Na et al. [11] analyzed a prospectively collected dataset of ECMO patients who received CRRT using three different methods for integrating the connecting the CRRT device into the ECMO circuit. In all patients, the CRRT inlet (access) line was connected to the ECMO post-pump line (i.e., positive-pressure), and the CRRT outlet (return) line was attached to the ECMO pre-pump line (i.e., negative pressure). The authors differentiated between three cohorts based on whether pressure control lines were used and explored the impact on the CRRT filter lifespan. In the first group, the CRRT device was connected to the ECMO circuit using Luer Lock connections alone without pressure control devices (N = 16). Among patients in the other two groups, the CRRT device was integrated into the ECMO circuit using Luer Lock connections with an additional pressure control line on the inlet (N = 36) or both the inlet and outlet lines (N = 118), respectively.
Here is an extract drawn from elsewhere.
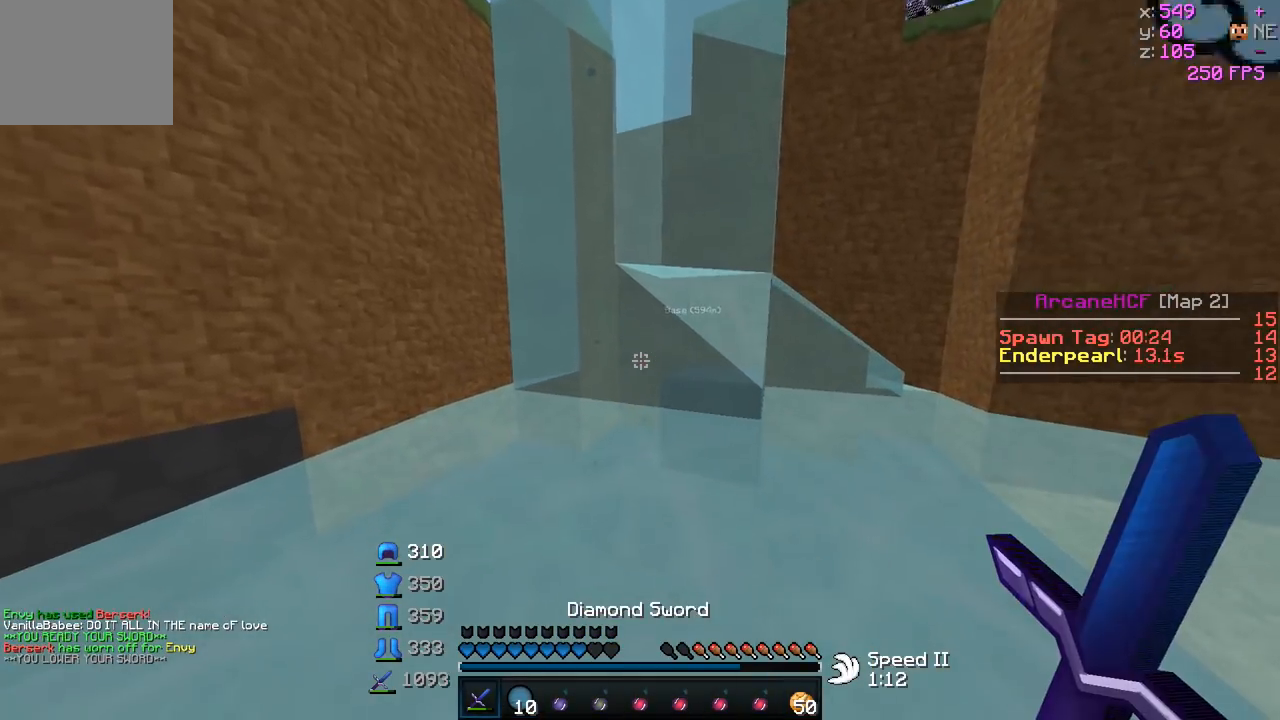
{"keys": ["w"], "events": []}
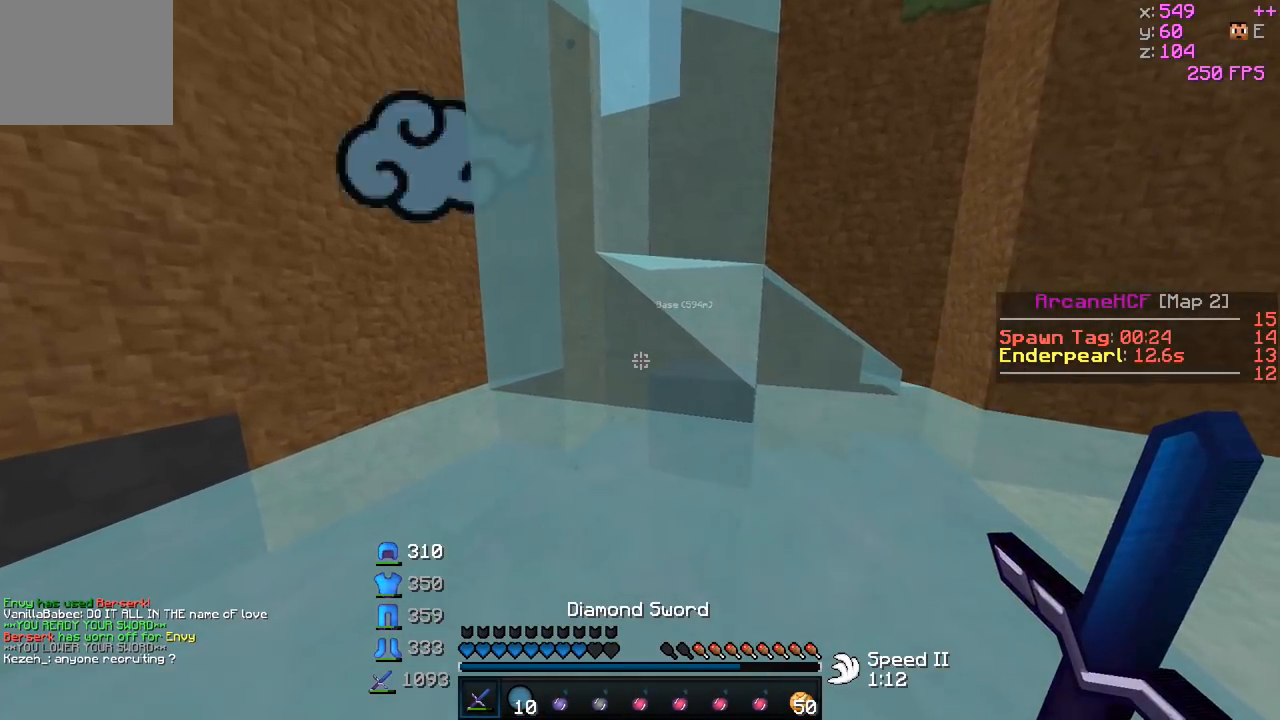
{"keys": ["w"], "events": []}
While the investigators did not find any difference in platelet count, lactate dehydrogenase, and hemoglobin values among the 3 groups, they reported significantly higher CRRT circuit lifespan when a pressure control line was applied to both, the inlet and outlet of the CRRT circuit (avoiding high positive or negative pressures within the CRRT circuit) in comparison with the other two groups. In addition, they observed significantly lower mortality among patients with double pressure control lines compared to the other two groups.
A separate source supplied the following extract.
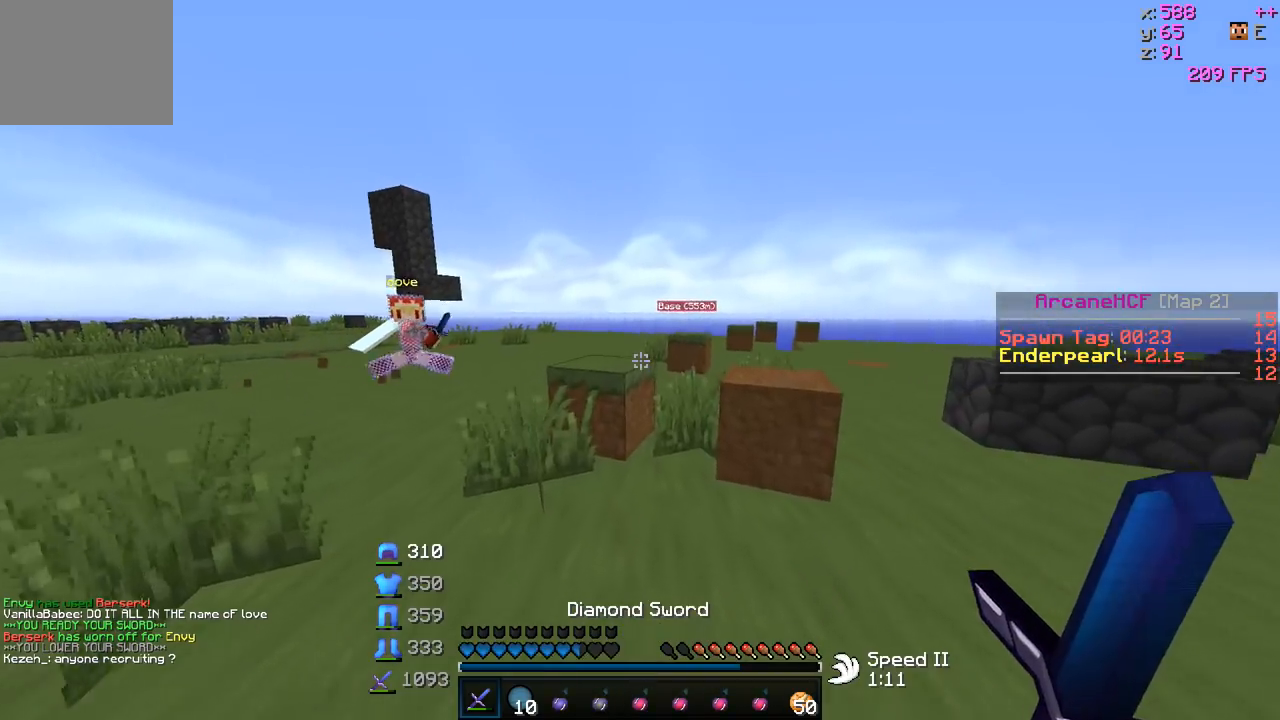
{"keys": ["a", "w"], "events": [[167, "a", "down"]]}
This study provides substantial knowledge regarding the practical aspects of ECMO-CRRT cross-talk and shows the impact of simple interventions on the cost of treatment and filter lifespan, and potentially their effects on the clinical outcomes. Importantly, the authors observed that patients who required RRT following initiation of ECMO started RRT shortly after initiation of ECMO, i.e., median of 1 (0–2) day. Naturally, patients who require ECMO have significant organ failure (at least respiratory or cardiovascular) and potentially a high incidence of volume overload. In this patient cohort, the gap between demand and endogenous capacity of kidney function widens fast, which may warrant the initiation of RRT very early in the course.
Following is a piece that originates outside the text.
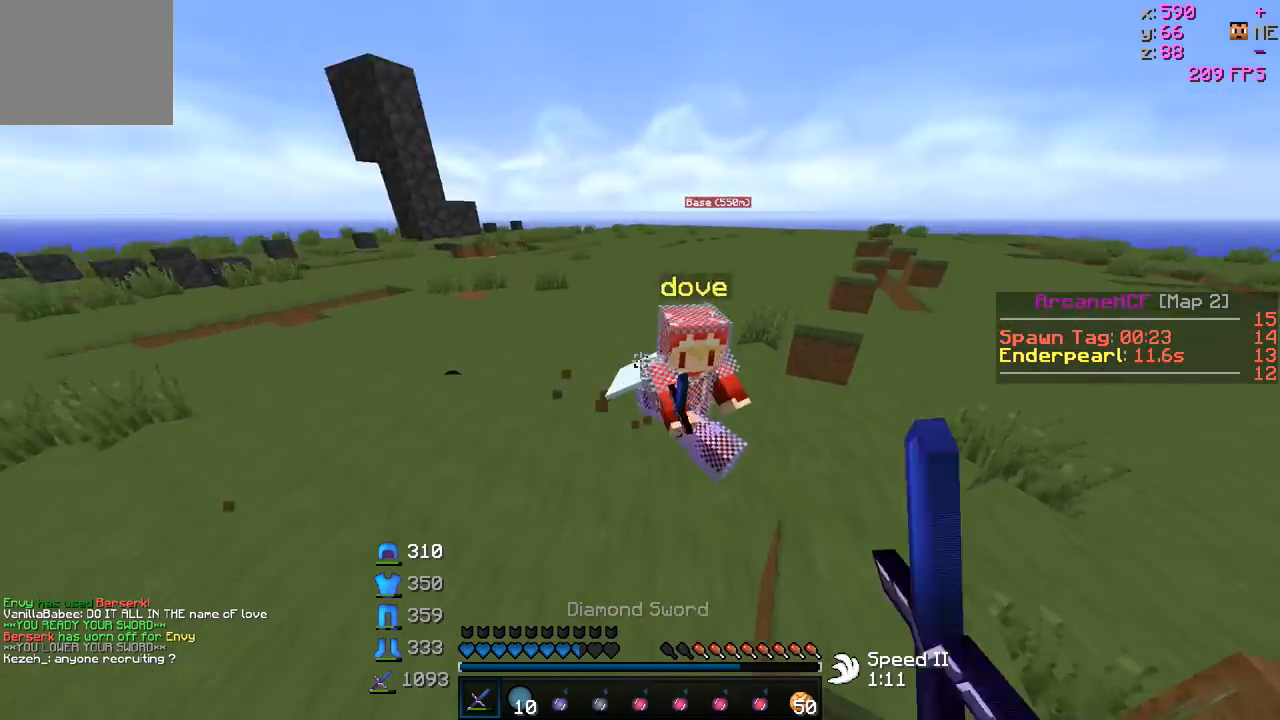
{"keys": ["a", "w"], "events": []}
Na et al. showed that simple interventions to reduce the pressures within the dialysis circuit were associated with an increased lifespan of the dialyzer, and potentially lower costs. However, it is not clear how to explain the reduction in mortality among patients who had pressure control devices on both sides of the CRRT machine. In addition, a higher incidence of metabolic acidosis at the initiation of RRT was noted in the first group compared to the other two groups, which suggests that overall clinical practice may have changed during the course of the study.

Conclusions

While the study by Na et al. provides excellent insights regarding the impact of ECMO-CRRT cross-talk on the quality of care and potential patient outcomes, it does not offer a generalizable approach for the integration of ECMO and CRRT devices as there is significant variability between the programs regarding the type of devices, patient populations, indications of extracorporeal life support and CRRT, and finally the prescriptions used for each of the device. However, the analysis offers a path to a better understanding of this cross-talk and provides options on how to overcome challenges related to intra-circuit pressures in order to optimize treatment.